• ACTIVITIES
(1) Using the passage on rs6517442 and pain, answer each of the following:
(a) How many preterm infants did the study by Elens et al. include?
(b) Which study reported no associations for rs6517442?
(c) How many children of African American ancestry were in the paediatric postoperative pain replication study?
(2) List every polymorphism identifier (each beginning with "rs") that the passage on rs6517442 and pain mentions.
(3) Pick up the passage on rs6517442 and pain after its last sentence and write what comes next.

• TEXT SHOWN
• • • •
Elens et al.22 investigated the association of rs6517442 and opioid requirements (morphine or remifentanil) in 34 preterm infants requiring endotracheal intubation, reporting that those with the AA genotype needed more time to reach a pain-free state after intubation than infants with the AG or GG genotypes. This finding was consistent with Margarit et al.20 and Nishizawa et al. 10], who also investigated rs6517442 and reported similar associations for carriers of the A allele and pain intensity20, or requirement for rescue analgesia10. The study by Matic et al.12, however, reported no associations for rs6517442. A candidate gene replication study in paediatric postoperative pain including children of African American (n = 241) and European Caucasian (n = 277) ancestry, also showed association for rs6517442, in addition to polymorphisms in rs928723, rs2211843, rs2835925, rs2835930 in the same direction for various pain phenotypes across both ethnicities in postoperative pain managed with morphine23.
• • • •
• SUPPLIED RECORDS
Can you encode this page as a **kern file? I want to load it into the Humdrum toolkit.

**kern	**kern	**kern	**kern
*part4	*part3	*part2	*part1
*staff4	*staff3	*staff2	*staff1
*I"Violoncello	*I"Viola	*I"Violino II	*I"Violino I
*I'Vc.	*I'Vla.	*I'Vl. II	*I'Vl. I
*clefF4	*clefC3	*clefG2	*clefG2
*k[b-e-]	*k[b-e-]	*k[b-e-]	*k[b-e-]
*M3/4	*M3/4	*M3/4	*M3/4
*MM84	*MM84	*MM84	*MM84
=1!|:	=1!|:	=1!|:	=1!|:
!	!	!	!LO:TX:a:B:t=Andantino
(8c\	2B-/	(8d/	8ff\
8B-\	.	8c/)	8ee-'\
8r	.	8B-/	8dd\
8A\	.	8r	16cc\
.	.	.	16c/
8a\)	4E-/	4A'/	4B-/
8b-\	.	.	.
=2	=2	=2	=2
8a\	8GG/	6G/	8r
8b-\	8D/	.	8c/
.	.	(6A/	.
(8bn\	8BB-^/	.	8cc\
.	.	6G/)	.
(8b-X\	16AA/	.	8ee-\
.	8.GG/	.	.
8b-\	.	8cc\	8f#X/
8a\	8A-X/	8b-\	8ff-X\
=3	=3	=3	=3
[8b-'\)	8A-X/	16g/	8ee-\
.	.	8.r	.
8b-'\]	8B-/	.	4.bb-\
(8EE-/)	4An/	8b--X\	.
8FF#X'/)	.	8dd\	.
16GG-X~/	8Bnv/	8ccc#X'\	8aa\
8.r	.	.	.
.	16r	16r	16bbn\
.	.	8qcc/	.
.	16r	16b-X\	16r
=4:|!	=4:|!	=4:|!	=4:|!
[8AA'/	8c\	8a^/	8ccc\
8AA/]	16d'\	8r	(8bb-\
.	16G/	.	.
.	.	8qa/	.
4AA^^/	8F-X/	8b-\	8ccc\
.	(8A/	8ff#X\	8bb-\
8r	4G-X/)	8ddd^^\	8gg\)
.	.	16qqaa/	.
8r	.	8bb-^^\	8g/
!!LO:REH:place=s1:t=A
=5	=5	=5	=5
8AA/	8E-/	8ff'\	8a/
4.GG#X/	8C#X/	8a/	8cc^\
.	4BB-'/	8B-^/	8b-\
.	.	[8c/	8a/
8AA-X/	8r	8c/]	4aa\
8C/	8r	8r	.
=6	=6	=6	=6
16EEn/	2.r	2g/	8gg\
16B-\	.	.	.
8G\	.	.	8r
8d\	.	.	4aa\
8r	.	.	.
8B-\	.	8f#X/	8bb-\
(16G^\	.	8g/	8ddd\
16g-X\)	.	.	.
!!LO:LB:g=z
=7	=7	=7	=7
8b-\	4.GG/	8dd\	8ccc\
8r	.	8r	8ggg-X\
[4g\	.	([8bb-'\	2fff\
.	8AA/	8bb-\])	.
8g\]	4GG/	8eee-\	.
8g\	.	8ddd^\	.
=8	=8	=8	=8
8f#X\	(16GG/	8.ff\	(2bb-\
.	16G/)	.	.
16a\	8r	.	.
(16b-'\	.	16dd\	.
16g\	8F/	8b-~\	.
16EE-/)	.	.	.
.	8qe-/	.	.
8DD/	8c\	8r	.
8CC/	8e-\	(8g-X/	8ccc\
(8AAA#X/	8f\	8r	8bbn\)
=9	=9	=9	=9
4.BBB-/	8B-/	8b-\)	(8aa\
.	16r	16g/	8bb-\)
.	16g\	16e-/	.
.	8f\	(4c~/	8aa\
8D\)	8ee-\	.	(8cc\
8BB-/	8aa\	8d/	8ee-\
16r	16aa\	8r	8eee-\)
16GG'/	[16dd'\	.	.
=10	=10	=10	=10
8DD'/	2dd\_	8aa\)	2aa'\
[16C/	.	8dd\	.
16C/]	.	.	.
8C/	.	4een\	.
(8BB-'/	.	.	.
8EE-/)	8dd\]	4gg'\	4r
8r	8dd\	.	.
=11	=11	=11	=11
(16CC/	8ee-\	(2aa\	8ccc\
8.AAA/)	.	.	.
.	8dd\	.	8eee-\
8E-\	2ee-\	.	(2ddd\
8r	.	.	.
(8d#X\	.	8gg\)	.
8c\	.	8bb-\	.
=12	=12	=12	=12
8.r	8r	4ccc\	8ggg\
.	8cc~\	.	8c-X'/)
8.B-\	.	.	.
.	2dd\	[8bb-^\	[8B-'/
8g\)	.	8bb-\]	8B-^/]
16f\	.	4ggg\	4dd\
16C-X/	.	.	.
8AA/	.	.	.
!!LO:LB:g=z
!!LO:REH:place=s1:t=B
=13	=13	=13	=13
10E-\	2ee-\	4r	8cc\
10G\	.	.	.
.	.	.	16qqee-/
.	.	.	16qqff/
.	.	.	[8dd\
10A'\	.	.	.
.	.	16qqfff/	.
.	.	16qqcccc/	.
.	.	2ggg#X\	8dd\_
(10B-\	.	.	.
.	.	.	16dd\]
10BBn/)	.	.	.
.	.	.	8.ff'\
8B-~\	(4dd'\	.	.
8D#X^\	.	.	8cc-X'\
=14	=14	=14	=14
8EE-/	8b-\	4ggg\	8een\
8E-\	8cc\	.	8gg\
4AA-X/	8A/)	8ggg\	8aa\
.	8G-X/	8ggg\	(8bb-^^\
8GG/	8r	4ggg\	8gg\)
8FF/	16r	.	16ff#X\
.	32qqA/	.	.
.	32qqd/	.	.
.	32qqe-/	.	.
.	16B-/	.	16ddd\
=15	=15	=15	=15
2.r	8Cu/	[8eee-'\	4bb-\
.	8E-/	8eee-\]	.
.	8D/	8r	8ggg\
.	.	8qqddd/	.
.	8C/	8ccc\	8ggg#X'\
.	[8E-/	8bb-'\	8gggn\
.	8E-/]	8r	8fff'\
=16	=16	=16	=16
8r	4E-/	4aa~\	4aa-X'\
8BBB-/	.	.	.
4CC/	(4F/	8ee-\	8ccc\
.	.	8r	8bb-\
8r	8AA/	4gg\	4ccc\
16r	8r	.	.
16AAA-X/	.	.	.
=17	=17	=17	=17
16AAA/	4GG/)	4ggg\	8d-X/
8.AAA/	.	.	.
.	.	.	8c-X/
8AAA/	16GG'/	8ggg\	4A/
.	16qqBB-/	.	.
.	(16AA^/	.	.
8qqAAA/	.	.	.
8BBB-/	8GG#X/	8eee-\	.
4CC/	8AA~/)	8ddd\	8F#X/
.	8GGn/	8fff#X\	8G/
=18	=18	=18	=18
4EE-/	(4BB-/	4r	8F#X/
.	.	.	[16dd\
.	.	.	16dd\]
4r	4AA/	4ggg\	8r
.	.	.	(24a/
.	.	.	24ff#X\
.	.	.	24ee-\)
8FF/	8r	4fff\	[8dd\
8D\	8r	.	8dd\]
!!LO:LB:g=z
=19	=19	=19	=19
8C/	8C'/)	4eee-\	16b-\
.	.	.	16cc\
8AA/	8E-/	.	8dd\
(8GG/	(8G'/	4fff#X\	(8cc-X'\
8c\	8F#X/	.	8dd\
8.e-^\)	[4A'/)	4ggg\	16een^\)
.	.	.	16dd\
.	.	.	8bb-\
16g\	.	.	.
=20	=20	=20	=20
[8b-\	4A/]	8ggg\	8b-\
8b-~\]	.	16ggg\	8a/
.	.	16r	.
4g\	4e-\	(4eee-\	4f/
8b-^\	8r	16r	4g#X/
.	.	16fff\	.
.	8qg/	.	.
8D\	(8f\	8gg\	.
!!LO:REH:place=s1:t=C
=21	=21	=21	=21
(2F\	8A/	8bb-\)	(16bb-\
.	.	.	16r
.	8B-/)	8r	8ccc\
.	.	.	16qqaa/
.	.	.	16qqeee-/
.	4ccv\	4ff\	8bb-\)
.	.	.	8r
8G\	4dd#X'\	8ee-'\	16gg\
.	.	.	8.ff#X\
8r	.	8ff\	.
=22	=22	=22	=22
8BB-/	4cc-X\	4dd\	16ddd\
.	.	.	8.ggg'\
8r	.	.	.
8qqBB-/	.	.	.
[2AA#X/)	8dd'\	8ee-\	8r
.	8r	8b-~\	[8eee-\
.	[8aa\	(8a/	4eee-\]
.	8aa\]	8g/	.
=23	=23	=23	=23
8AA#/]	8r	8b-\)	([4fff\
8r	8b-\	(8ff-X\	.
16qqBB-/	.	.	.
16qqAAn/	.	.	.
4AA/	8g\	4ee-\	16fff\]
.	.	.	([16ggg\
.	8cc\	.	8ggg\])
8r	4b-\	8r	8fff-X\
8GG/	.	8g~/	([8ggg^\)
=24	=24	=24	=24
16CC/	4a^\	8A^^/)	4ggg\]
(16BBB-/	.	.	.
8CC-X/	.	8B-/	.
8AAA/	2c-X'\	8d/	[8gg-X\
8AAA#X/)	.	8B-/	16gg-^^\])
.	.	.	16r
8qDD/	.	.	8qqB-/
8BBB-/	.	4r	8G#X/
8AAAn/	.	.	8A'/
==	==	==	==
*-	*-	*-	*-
• • • •
• RESULTS BY TASK
(1)
(a) 34
(b) The study by Matic et al.
(c) 241

(2) rs6517442, rs928723, rs2211843, rs2835925, rs2835930

(3)
Caution is advised when interpreting findings of our study and those reviewed for clinical application, especially when considering the heterogeneity of phenotype outcome measures across studies, which ranged from opioid dose, pain relief, the need for opioid rotation, pain intensity, number of analgesic medication orders, and the requirement for rescue analgesia. A wide variety of opioids were also used across studies as the treatment intervention, in some cases in addition to other analgesics including nonsteroidal anti-inflammatory drugs and anticonvulsants (gabapentin, pregabalin). Although we collected data over an extended period across two study sites, our sample was small and did not include any participants with the homozygous AA genotype. Further studies are needed with larger sample sizes and consistent phenotype outcome measures to provide convincing evidence that polymorphisms in KCNJ6 contribute to inter-patient variability in opioid response in palliative care. Ethnic variance in allele frequencies in polymorphisms in KCNJ6 may also account for the mixed results in association studies, with significant differences seen in the MAF for African, Asian and European populations19, highlighting the importance of taking ancestry into account when considering individual dosing considerations in the clinical setting.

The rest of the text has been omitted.